Se até agora ainda não foram citados filósofos o suficiente, aqui vai mais uma explicação sobre outro europeu sofisticado. Burke enxergava o conservadorismo como “um princípio seguro de conservação e um princípio seguro de transmissão, sem excluir um princípio de melhoria”. O interessante da frase está na melhoria, que para Raul é um ponto essencial para o melhor entendimento do conservadorismo. A manutenção de valores chave, com as mudanças necessárias para o acompanhamento dos novos moldes sociais.
Em termos práticos, seria algo como a volta da moda da calça de cintura baixa, item carimbado nas fotos de juventude das mães da geração Z, que agora, com alguns ajustes e um novo público alvo, ainda continua funcionando para aqueles que querem aderir.
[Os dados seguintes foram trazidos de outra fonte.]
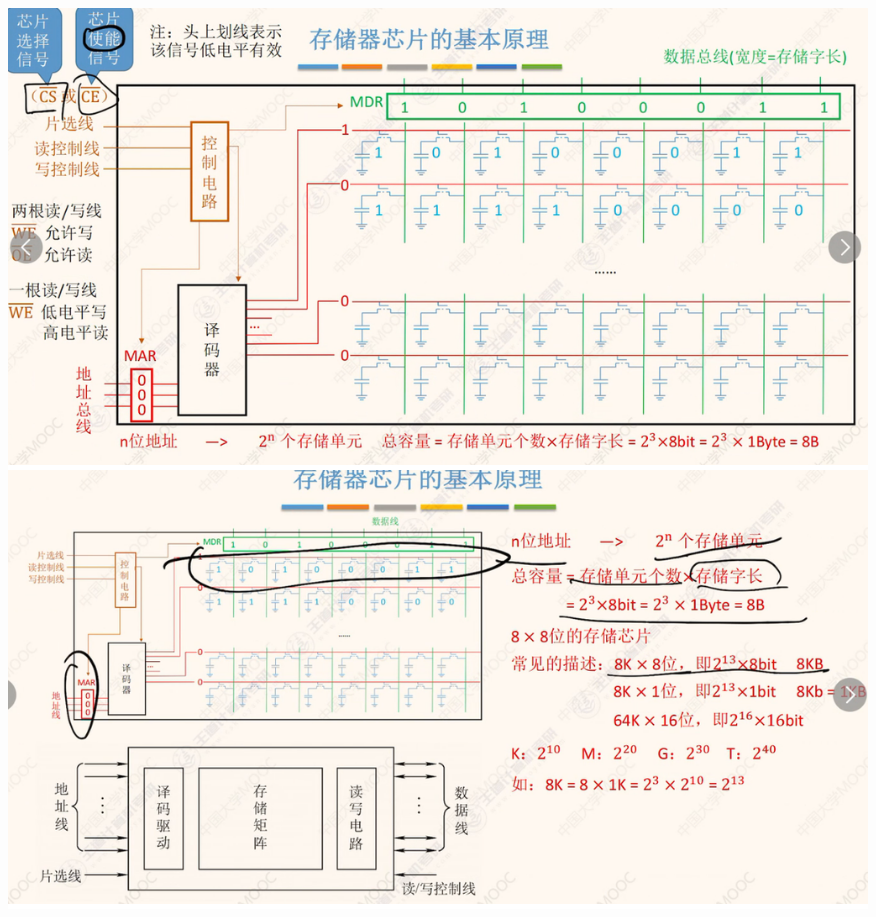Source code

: ![图 5](../../images/c4d5982a9ed53fd3d0befbf557057f36ffff92f88b32b4d7500ae8d479a97d52.png)  
![图 6](../../images/7503015ce35e063d617f0763fb882fe754fa18c9c7d2a4eefec860afdc9f0262.png)  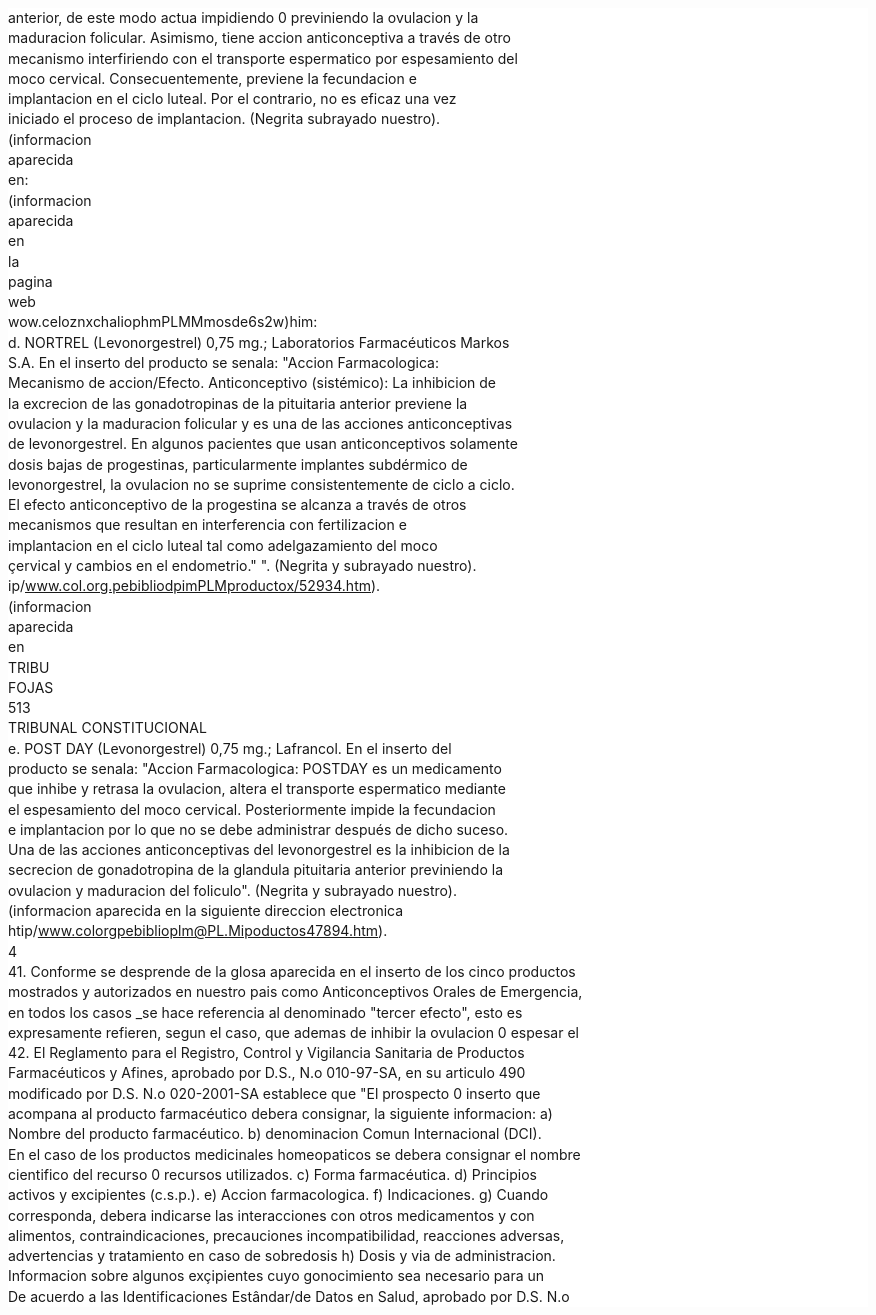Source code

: anterior, de este modo actua impidiendo 0 previniendo la ovulacion y la  
maduracion folicular. Asimismo, tiene accion anticonceptiva a través de otro  
mecanismo interfiriendo con el transporte espermatico por espesamiento del  
moco cervical. Consecuentemente, previene la fecundacion e  
implantacion en el ciclo luteal. Por el contrario, no es eficaz una vez  
iniciado el proceso de implantacion. (Negrita subrayado nuestro).  
(informacion  
aparecida  
en:  
(informacion  
aparecida  
en  
la  
pagina  
web  
wow.celoznxchaliophmPLMMmosde6s2w)him:  
d. NORTREL (Levonorgestrel) 0,75 mg.; Laboratorios Farmacéuticos Markos  
S.A. En el inserto del producto se senala: "Accion Farmacologica:  
Mecanismo de accion/Efecto. Anticonceptivo (sistémico): La inhibicion de  
la excrecion de las gonadotropinas de la pituitaria anterior previene la  
ovulacion y la maduracion folicular y es una de las acciones anticonceptivas  
de levonorgestrel. En algunos pacientes que usan anticonceptivos solamente  
dosis bajas de progestinas, particularmente implantes subdérmico de  
levonorgestrel, la ovulacion no se suprime consistentemente de ciclo a ciclo.  
El efecto anticonceptivo de la progestina se alcanza a través de otros  
mecanismos que resultan en interferencia con fertilizacion e  
implantacion en el ciclo luteal tal como adelgazamiento del moco  
çervical y cambios en el endometrio." ". (Negrita y subrayado nuestro).  
ip/www.col.org.pebibliodpimPLMproductox/52934.htm).  
(informacion  
aparecida  
en  
TRIBU  
FOJAS  
513  
TRIBUNAL CONSTITUCIONAL  
e. POST DAY (Levonorgestrel) 0,75 mg.; Lafrancol. En el inserto del  
producto se senala: "Accion Farmacologica: POSTDAY es un medicamento  
que inhibe y retrasa la ovulacion, altera el transporte espermatico mediante  
el espesamiento del moco cervical. Posteriormente impide la fecundacion  
e implantacion por lo que no se debe administrar después de dicho suceso.  
Una de las acciones anticonceptivas del levonorgestrel es la inhibicion de la  
secrecion de gonadotropina de la glandula pituitaria anterior previniendo la  
ovulacion y maduracion del foliculo". (Negrita y subrayado nuestro).  
(informacion aparecida en la siguiente direccion electronica  
htip/www.colorgpebiblioplm@PL.Mipoductos47894.htm).  
4  
41. Conforme se desprende de la glosa aparecida en el inserto de los cinco productos  
mostrados y autorizados en nuestro pais como Anticonceptivos Orales de Emergencia,  
en todos los casos _se hace referencia al denominado "tercer efecto", esto es  
expresamente refieren, segun el caso, que ademas de inhibir la ovulacion 0 espesar el  
42. El Reglamento para el Registro, Control y Vigilancia Sanitaria de Productos  
Farmacéuticos y Afines, aprobado por D.S., N.o 010-97-SA, en su articulo 490  
modificado por D.S. N.o 020-2001-SA establece que "El prospecto 0 inserto que  
acompana al producto farmacéutico debera consignar, la siguiente informacion: a)  
Nombre del producto farmacéutico. b) denominacion Comun Internacional (DCI).  
En el caso de los productos medicinales homeopaticos se debera consignar el nombre  
cientifico del recurso 0 recursos utilizados. c) Forma farmacéutica. d) Principios  
activos y excipientes (c.s.p.). e) Accion farmacologica. f) Indicaciones. g) Cuando  
corresponda, debera indicarse las interacciones con otros medicamentos y con  
alimentos, contraindicaciones, precauciones incompatibilidad, reacciones adversas,  
advertencias y tratamiento en caso de sobredosis h) Dosis y via de administracion.  
Informacion sobre algunos exçipientes cuyo gonocimiento sea necesario para un  
De acuerdo a las Identificaciones Estândar/de Datos en Salud, aprobado por D.S. N.o  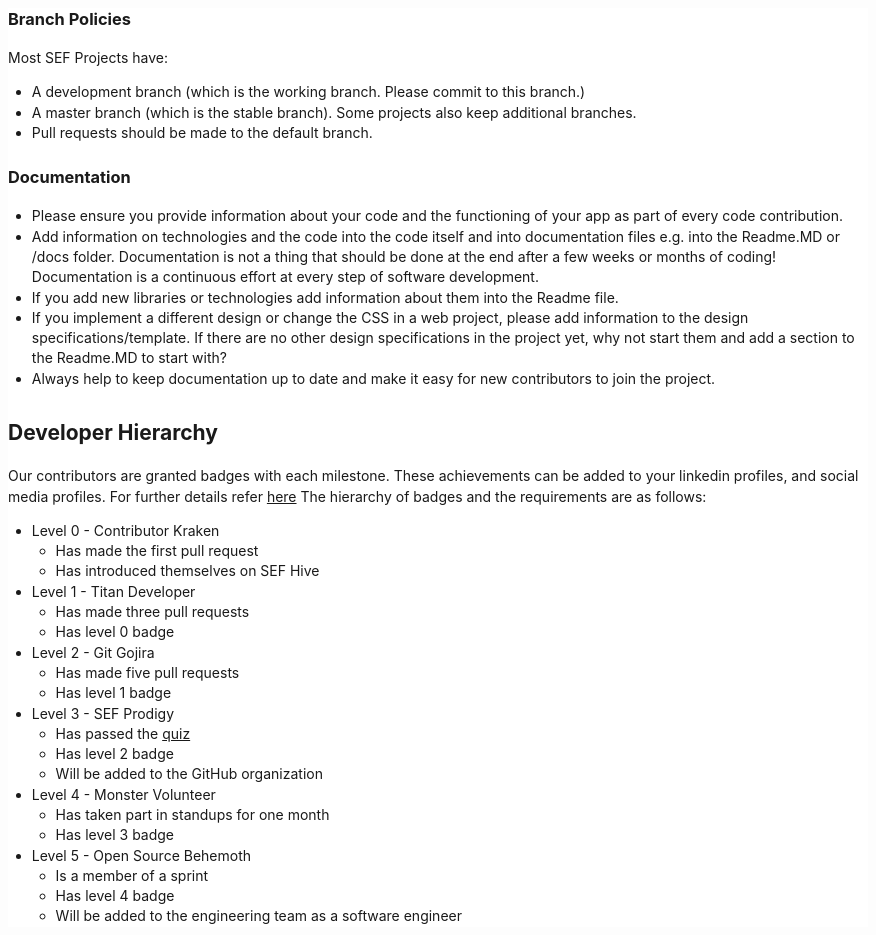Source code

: ### Branch Policies

Most SEF Projects have:
- A development branch (which is the working branch. Please commit to this branch.)
- A master branch (which is the stable branch). Some projects also keep additional branches.
- Pull requests should be made to the default branch.

### Documentation

- Please ensure you provide information about your code and the functioning of your app as part of every code contribution.
- Add information on technologies and the code into the code itself and into documentation files e.g. into the Readme.MD 
or /docs folder. Documentation is not a thing that should be done at the end after a few weeks or months of coding! 
Documentation is a continuous effort at every step of software development.
- If you add new libraries or technologies add information about them into the Readme file.
- If you implement a different design or change the CSS in a web project, please add information to the design 
specifications/template. If there are no other design specifications in the project yet, why not start them and add a 
section to the Readme.MD to start with?
- Always help to keep documentation up to date and make it easy for new contributors to join the project.

## Developer Hierarchy

Our contributors are granted badges with each milestone. These achievements can be added to your linkedin profiles, and 
social media profiles. For further details refer [here](https://sef.discourse.group/t/granting-badges-to-developers/351)
The hierarchy of badges and the requirements are as follows:

- Level 0 - Contributor Kraken 
  - Has made the first pull request
  - Has introduced themselves on SEF Hive
- Level 1 - Titan Developer
  - Has made three pull requests
  - Has level 0 badge
- Level 2 - Git Gojira
  - Has made five pull requests
  - Has level 1 badge
- Level 3 - SEF Prodigy
  - Has passed the [quiz](https://forms.gle/sp8XESD6h5HdQJ5M9)
  - Has level 2 badge
  - Will be added to the GitHub organization
- Level 4 - Monster Volunteer
  - Has taken part in standups for one month
  - Has level 3 badge
- Level 5 - Open Source Behemoth
  - Is a member of a sprint
  - Has level 4 badge
  - Will be added to the engineering team as a software engineer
Raul destaca que a má interpretação do conservadorismo como uma linha de ideias fascista e anti-democráticas se dá pela falta de interesse do aprofundamento dos discursos políticos no Brasil.
“Infelizmente, no Brasil, o conservadorismo está muito associado a pautas de costumes e pessoas como Jair Bolsonaro. Por esse ponto de vista, é natural que os jovens não queiram se associar a essa palavra ou a esse aspecto político”, assume.
“Se eu falar para uma pessoa o que ela imagina o que é ser conservador, ela vai dizer que é uma pessoa que contra aborto, contra a legalização das drogas, coisas desse tipo. Mas, não é só isso. O Partido Conservador da Inglaterra, por exemplo, tem alas que defendem a legalização de algumas drogas, a maioria dos parlamentares do partido também é pró-aborto. As coisas são um pouco mais complexas”, explica.
Raul Batista // Foto: Vitória Floro
Existe espaço para revolução?
O avanço das teorias fascistas, disfarçadas de conservadorismo democrático, já toma conta de boa parte do globo. Por isso, resta saber se o futuro realmente pertence à juventude revolucionária, aquela que não quer os ídolos do passado, ou pode ser confirmada a dominação mundial das tias do zap que compartilham fake news.
Colagem representativa do movimento de disseminação de Fake News por meio do WhatsApp / Arte: Vitória Floro
Para Manoel Morais, no Brasil, o caminho ainda é longo, as eleições de 2022 marcaram a disputa entre a ultra direita e o campo democrático de esquerda, em frente ampla com o centro. Nesse embate, a vitória de Luiz Inácio Lula da Silva (PT) sobre Jair Bolsonaro (PL) pode representar um avanço em termos das pautas progressistas no país. Porém, o espaço para o crescimento de uma onda revolucionária ainda parece ser pequeno.
“É importante o fortalecimento do campo democrático para que comece a ser feita uma redução do impacto do bolsonarismo no Brasil”, destaca o cientista político. Para ele, o avanço global do conservadorismo ainda pode perdurar, mas cabe à sociedade civil a união para tomar os meios democráticos de mudança social e criar um novo futuro.